If the market value of your home is less than the amount you owe on your mortgage, and you are in a situation where you do not think you can continue to afford the mortgage payments on your home, you might want to consider a Short Sale.
Unfortunately, in today’s economy, it is not unusual for your home to be worth less than when you bought it and worth less than your mortgage. Maybe you purchased your home when market prices were higher than they are today. Maybe you have a second mortgage or home equity loan on top of your original mortgage. Or maybe, you refinanced your home and took cash out for home improvements or to pay bills, or to send your child to college. Whatever the reason, you cannot sell the house for enough money to pay off the mortgages. And, you find yourself in a situation where you can’t make the monthly payment. So you really have to consider selling the house for whatever you can get. What can you do?
You can list your house with a real estate agent for a sale price based on similiar houses recently sold for your in your area. If you get a reasonable offer, but for less than what you owe on your mortgage(s), it is time to speak to your lender to see if the lender will accept a short sale. A short sale is simply the sale of a house for less than the homeowner owes on the mortgage(s). The proceeds of the sale fall short of the amount the borrower owes on the bank.

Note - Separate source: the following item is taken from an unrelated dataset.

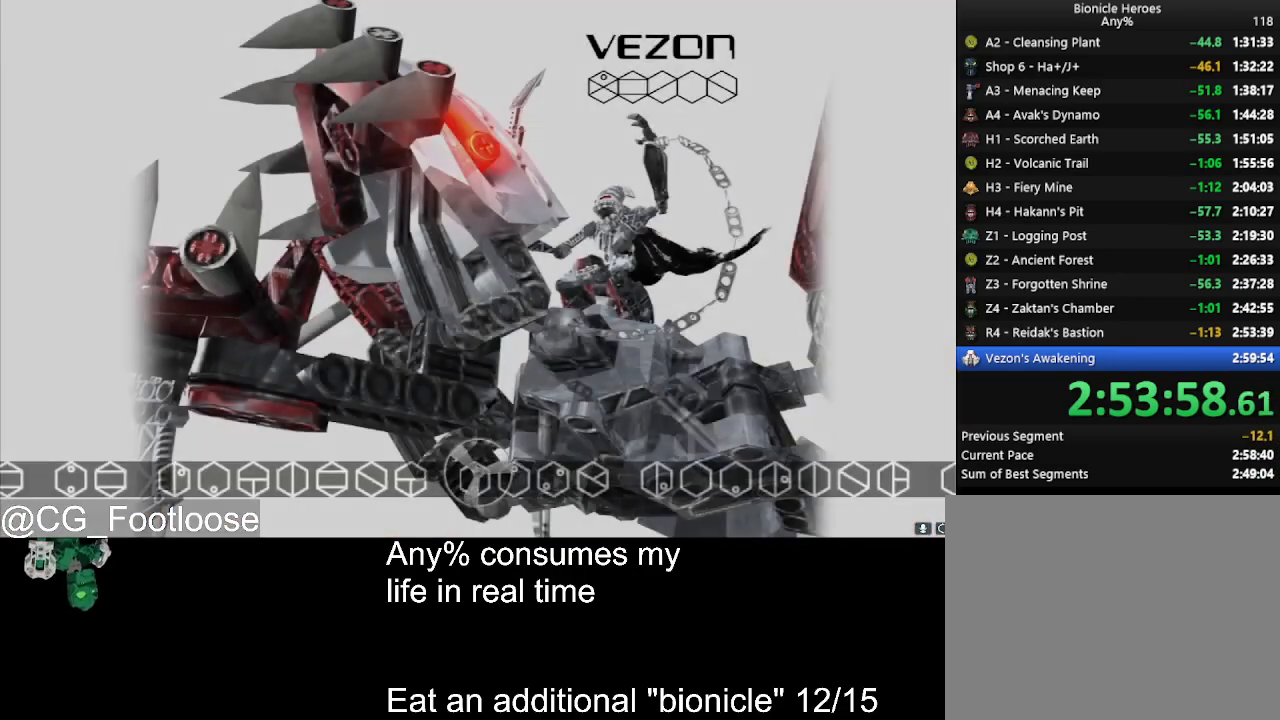
{"keys": [], "mouse": [], "events": []}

Keep in mind, the bank will only accept proceeds that fall short of the mortgage payoff amount, if the owner can clearly establish that the house will not sell for the price needed for a complete payoff. Remember the way to establish a reasonable sales price that the bank may approve, is to research recent home sales in your area for houses that are similar. That will provide a clear benchmark for a fair market value that the bank may consider.
Short sales often occur when the homeowner is no longer
able to afford their loan obligations and this is a way for a foreclosure to be avoided. Short sales can also take place when the homeowner is paying their loan obligation, but chooses to sell the property. In either case, the lender(s) could still expect to be paid the deficiency balance that is remaining after the proceeds fromthe sell transaction are applied to the outstanding loan obligation. This is the reason you must get approval from your lender or servicer to ensure that they will accept the proceeds from a short sale as full payment of your loan obligation. Make sure to discuss this detail with the lender prior to completing the short sale transaction.
There may be circumstances where you would still want to accept a short sale offer even if you will owe the remaining balance to the bank after the sale proceeds are paid. For instance, in a real estate market where prices are falling rapidly, if you have qualified buyer offering somewhat less than your mortgage payoff, you may want to accept that offer anyway. At least you will owe the bank less than if you waited and received even less from a future buyer. It takes many steps to complete a successful short sale.
Notify all parties
Notify the mortgage lender(s) of your intent to sell the property. If there is more than one mortgage on the property, you should contact all the parties to negotiate the sale price. Each mortgage lender may have requirements that need to be met prior to your submitting an offer to them. At this point, it may be helpful to find an experienced
real estate agent that can assist you through the sales process.
List your home
Without a buyer, there is no short sale. An experienced real estate agent will help in finding comparable home sales to set a reasonable price for the home and attract a qualified buyer in a short amount of time. This agent can list your home for sale, advertise the listing, and help you negotiate with the buyer and the bank.
Work with your lender
The lender(s) will usually ask for a hardship letter detailing the personal circumstances of your situation that is forcing you to sell the home. It is important to be honest in this letter with the lender because if any of the reasons are found to be false, the lender could choose not to accept a short sale. Also, be prepared to provide a detailed list of all current assets, including bank account balances, stocks you hold, other real estate you own, tax returns, and any other items of value. The mortgage lender will examine these in great detail to learn if there are additional funds available that you could pay toward the mortgage to reduce the amount of their loss. Remember, the entire amount was borrowed from the lender(s) and they have the right to review any and all assets.
Submit an offer to the lender
Once you have an offer to purchase from a qualified potential buyer, you can submit the offer to the lender(s) along with any other information they request. If your real estate agent has experience with short sales, they will be able to help you work with the lender(s) to complete the deal. The lender(s) will review the offer details looking at every fee, cost, and expense involved. They will review the sales price of the home, conducting their own evaluation as to the value of the property compared to the offer. Usually, the lender will do this by hiring an appraiser to go out to the home to determine the fair market value. They may ask for a reduction in some fees, a contribution from the seller, or require changes agreed to between the parties.
Your lenders decision
In most cases, the lender(s) will not accept the first offer received. If the lender(s) counters the initial offer, the buyer can decide whether to continue their efforts to purchase the property. The sale cannot take place without the lender(s) approval.
The entire short sale process can take some time, so it’s important for you to let the buyer know the conditions affecting the sale. As the seller, you don’t want to lose a potential buyer because they lose their patience because they were not made aware of the short sale.